Quem se interessa pelo orçamento público? (I)

           Le budget, monstre enorme, admirable poisson à qui de toutes parts on jette l’hameçonOs versos de Vitor Hugo, escritos em 1836, podem ser assim traduzidos:  Orçamento, monstro enorme, peixe admirável, para fisgá-lo todos lançam seus anzóis/1. Há clara mensagem nesta metáfora: o conteúdo enorme do orçamento é disputado por muitos interessados. 

            No sistema federativo brasileiro, em princípio, os cidadãos têm interesse na elaboração, aprovação e execução de três orçamentos gerais:  do município, do estado da federação e da União. Além de amparado legalmente, o interesse é totalmente legítimo já que os cidadãos pagam os tributos que constituem as receitas desses orçamentos.

            Allen Schick escreve que há dois elementos centrais na elaboração  orçamentária:  reivindicações e alocação dos recursos/2. Interesses e reinvindicações não são sinônimos. De que forma os interessados podem canalizar reivindicações junto ao setor público na expectativa de serem atendidas no processo orçamentário? A experiência mostra que, entre as reivindicações apresentadas, parte pequena será avaliada e aprovada para atendimento e os recursos correspondentes serão alocados no orçamento.

            A participação política, tema caro à ciência política, traz luz a essa questão. Votar nas eleições é sempre visto como a principal forma de participação política. Menos nas eleições proporcionais e mais nas eleições majoritárias, o voto representa apoio a determinada plataforma política ou plano de governo que, em princípio, deve contemplar políticas públicas e programas orçamentários. O governante-eleito estará, assim, comprometido com o atendimento dos interesses e das reivindicações de seus eleitores.
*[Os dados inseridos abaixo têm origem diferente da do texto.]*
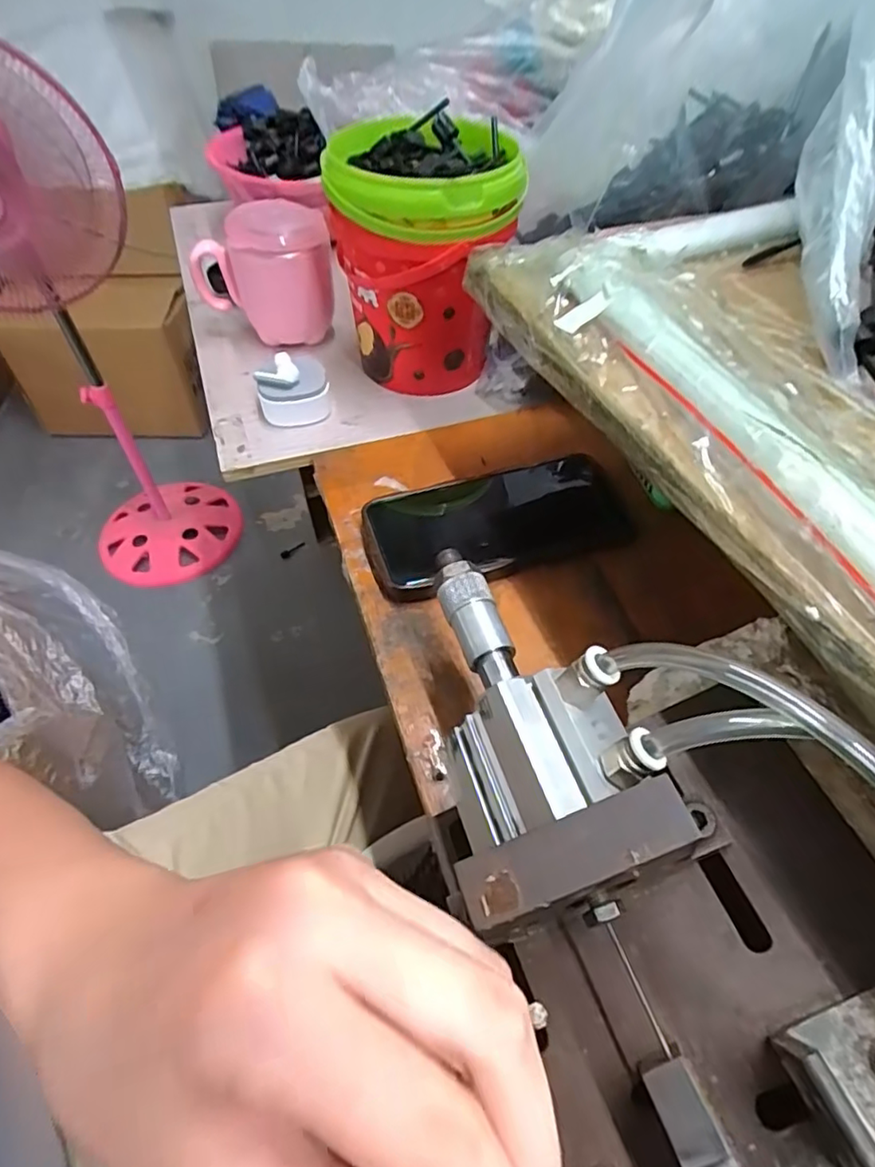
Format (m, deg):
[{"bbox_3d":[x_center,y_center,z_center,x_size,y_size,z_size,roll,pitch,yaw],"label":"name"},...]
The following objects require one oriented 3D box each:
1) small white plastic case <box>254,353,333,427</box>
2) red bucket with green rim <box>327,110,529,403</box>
[{"bbox_3d":[-0.110,-0.149,0.447,0.051,0.047,0.036,-16,54,-13],"label":"small white plastic case"},{"bbox_3d":[-0.009,-0.233,0.439,0.123,0.152,0.115,0,52,-1],"label":"red bucket with green rim"}]

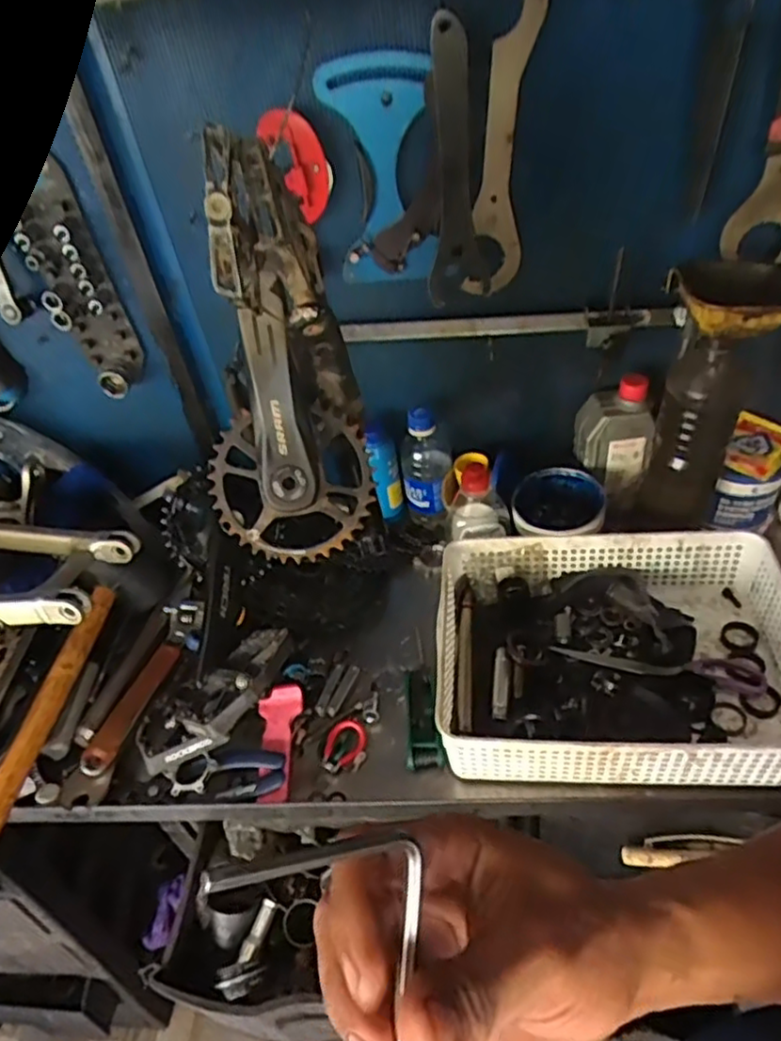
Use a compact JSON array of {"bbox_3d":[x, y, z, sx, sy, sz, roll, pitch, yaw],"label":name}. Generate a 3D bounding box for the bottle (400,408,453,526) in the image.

            Participação em conselhos de órgãos oficiais, criados por lei, consultivos e, principalmente, deliberativos, são formas de participação política direta que facilitam o atendimento de reivindicações. O cidadão-conselheiro busca benefícios não para si, mas para o setor representado pelo conselho ou órgão coletivo. A participação política direta é facilitada quando há maior aproximação entre o eleitor e o político gestor público. Exemplos são as formas de administração participativa e, principalmente, os orçamentos participativos que funcionam no âmbito municipal.  Entretanto, seja no caso de órgãos colegiados ou assembleias e conselhos de gestão ou de orçamento participativo o número de cidadãos participantes é proporcionalmente pequeno. (Continua no próximo blog)

/1 Citado em STOURM, René (1889). Le budget. Son histoire et son mécanisme. Paris: Guillaumin, p. 3.

/2 SCHICK, Allen (1988). An inquiry into the possibility of a budgetary theory. In: Rubin, I. S. (ed.) New directions in budget theory. New York: State University of New York Press, p. 63.